- Macquarie Research initiated Roku with an outperform rating and $49 price target.
- Shares have surged more than 27% in the last month.
- HPM Partners' Jim Lebenthal tells investors to "get comfortable" with volatility.
Roku shares are up nearly 28% within the last month but Macquarie Research thinks that rally still has room to run. The firm initiated Roku with an outperform rating and a $49 price target.
"Disintermediation of television content and services leaves Roku in a position to capitalize on its role as a new-age intermediary," analyst Paul Golding wrote in a note to clients Thursday. "Roku stands to benefit from more ads thanks to connected TV viewership."
Magna, a global marketing consultant firm, expects global digital ad spend to hit ~$100B by 2019 and keep growing – a source of potential upside highlighted in Golding's analysis.
"What they have here, they sell these players, these basically set-top boxes, they don't make a lot of money on that but what happens is they build their subscriber base. It gets cumulative, it's sticky, it's much higher margins...They're this close to becoming profitable," Lebenthal said.
Although he doesn't see the company getting crushed by competition anytime soon, Lebenthal is still cautious about the size of his position. "It's very volatile.

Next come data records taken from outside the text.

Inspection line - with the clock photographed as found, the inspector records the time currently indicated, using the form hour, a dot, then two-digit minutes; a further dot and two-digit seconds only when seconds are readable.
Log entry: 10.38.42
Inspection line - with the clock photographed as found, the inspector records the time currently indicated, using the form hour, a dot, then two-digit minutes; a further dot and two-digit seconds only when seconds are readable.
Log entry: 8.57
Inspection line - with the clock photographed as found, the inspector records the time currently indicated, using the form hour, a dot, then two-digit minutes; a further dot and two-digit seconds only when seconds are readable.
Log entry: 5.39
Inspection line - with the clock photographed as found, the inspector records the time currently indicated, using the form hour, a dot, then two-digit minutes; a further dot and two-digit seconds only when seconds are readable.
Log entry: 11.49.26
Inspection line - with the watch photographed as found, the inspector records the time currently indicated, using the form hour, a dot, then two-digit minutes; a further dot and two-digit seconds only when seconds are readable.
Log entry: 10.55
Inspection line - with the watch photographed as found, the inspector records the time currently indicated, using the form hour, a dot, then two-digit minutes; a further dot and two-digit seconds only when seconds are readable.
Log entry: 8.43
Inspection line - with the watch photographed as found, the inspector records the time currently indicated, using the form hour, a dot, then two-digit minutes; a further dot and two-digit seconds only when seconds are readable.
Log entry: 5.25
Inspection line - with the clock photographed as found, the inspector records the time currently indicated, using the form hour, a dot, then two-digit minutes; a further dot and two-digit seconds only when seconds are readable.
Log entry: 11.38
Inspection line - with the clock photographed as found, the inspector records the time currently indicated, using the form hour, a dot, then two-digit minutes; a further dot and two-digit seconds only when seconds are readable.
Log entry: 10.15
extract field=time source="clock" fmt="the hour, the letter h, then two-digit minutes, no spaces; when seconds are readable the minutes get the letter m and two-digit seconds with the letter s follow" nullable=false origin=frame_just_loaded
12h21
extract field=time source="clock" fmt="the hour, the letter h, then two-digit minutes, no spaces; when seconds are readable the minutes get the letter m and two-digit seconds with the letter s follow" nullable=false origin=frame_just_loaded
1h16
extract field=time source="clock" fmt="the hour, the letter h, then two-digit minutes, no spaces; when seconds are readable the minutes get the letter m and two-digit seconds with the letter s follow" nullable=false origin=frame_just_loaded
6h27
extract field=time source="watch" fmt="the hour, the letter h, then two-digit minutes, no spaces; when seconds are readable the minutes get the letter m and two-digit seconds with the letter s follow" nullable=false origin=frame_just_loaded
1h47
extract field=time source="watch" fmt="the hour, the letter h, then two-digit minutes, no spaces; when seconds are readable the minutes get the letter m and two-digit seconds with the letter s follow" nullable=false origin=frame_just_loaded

You got to be comfortable with that volatility," Lebenthal said. "Don't take too much of it on but I do think this is going back to $50 easily."
It's been a wild ride for the stock. Within the last six months, Roku's share price has gone from roughly $56 in December down to $30 in April before rebounding back up to nearly $45 as of Thursday's close.
Roku finished up 3.6% on Thursday while the NASDAQ hit a new all-time intraday high at 7768.60.